As the name of the hair salon fittingly suggests, customers who walk through the doors of The Hair Place and More at 3166 22nd St., are usually in for much more than a trim.
A mural depicting indigenous traditions decorates the wall opposite the salon’s entrance and is placed intentionally to greet customers and to evoke questions. Handmade jewelry and native artwork exhibited on its wall space give the salon a bit of a gallery feel.
“I’ve had young people come in – they are Navajo and Pueblo tribe descendants– to paint my mural because I needed something that reflected who I am,” explained proprietor Debbie Santiago, a descendant of both Nevada’s Washoe Tribe and the Midwestern Osage Nation.
For some four decades, the 54-year old Mission resident has used the space to showcase her Native American ancestry. “I feel that it is my calling to educate people,” she said.
But in recent weeks, Santiago’s calling has shifted from the role of cultural ambassador to that of an activist. She is currently asking her customers for donations – blankets, thermals, jackets, scarves and financial contributions – to send along with family members headed to North Dakota, where they plan to stand in solidarity with another native tribe in its ongoing resistance to a $3.7 billion pipeline project, slated to be built on their sacred lands.
For the last few months, members of North Dakota’s Standing Rock Sioux tribe and their allies have protested the Dakota Access Pipeline because they say developers bypassed a tribal approval process.
Intended to transport some 570,000 of oil across four states daily, the pipeline’s construction imperils the drinking water of a nearby reservation.
Hundreds of protesters from across the country have trekked to camps along the Missouri River, near the Standing Rock reservation in North Dakota. Among the protesters are Santiago’s brother and sister, and a third sibling will make the journey this month – Santiago hopes to collect as many donations as she can to send along with her.
“We have a really small window this month to get these things out there,” said Santiago. “Winter is coming, and the winters are harsh out there.”
Along with winter clothes and camping gear, Santiago is asking her customers to donate water. Reports from her brother, who recently returned from Standing Rock, and others who remain there, about infiltrators in the encampments have left her fearing for the protester’s safety.
“They need help,” said Santiago. “I’ve been hearing that certain people have been sneaking in there, pretending that they are there to help but they are not. They are poisoning or doing something to the drinking water there.”
Santiago said that she is frustrated but not surprised with how little attention the large-scale, peaceful protest has received by mainstream media.
To date, numerous protesters have been arrested, and social media has been the biggest tool in documenting the happenings inside of the camps.

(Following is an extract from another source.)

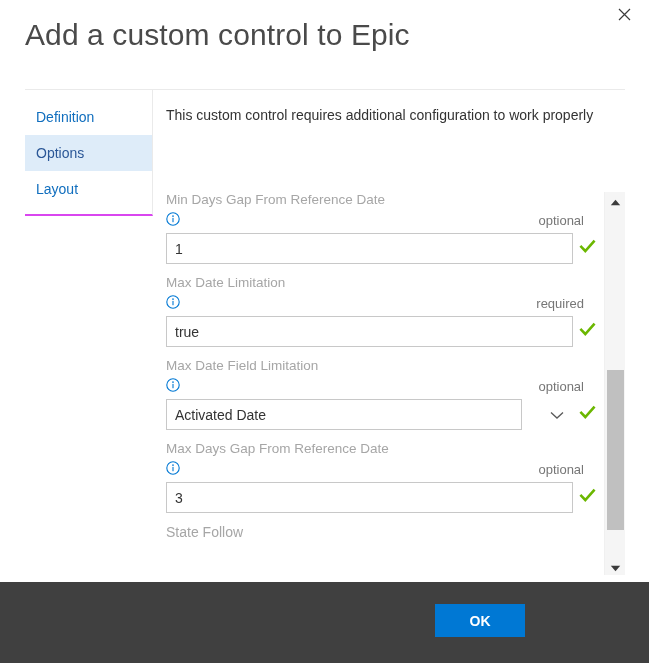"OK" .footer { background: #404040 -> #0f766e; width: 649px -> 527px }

Santiago said her brother reported that some protesters were maced by the pipeline’s company’s private security guards.
“ [Police] are stopping people at a checkpoints, putting things in their cars, then saying ‘you are terrorists,” she said. “The media is not reporting on that.”
Santiago cannot join the protesters because she is caring for her mother, but said she is hoping to help out in other ways.
The hairstylist said that her own parents collected necessities to support Native American protesters during the 1969 Occupation of Alcatraz for land rights.
“My parents went around and asked for water, clothes, other provisions, then we would take it down to the boat,” she said.
Santiago remembers her childhood home at 17th and Utah streets as being a safe space for native people – or anyone– in need. “We let stay whoever needed a place to stay,” she said.
When asked what she hopes that her customers will take away from conversations about Standing Rock, Santiago said she aims to instill them with “compassion.”
“Have compassion for who we are as native people, and have compassion for the land,” she said. “We are the caregivers of our land. It’s not only about allowing us to be on our land, it’s about letting us be.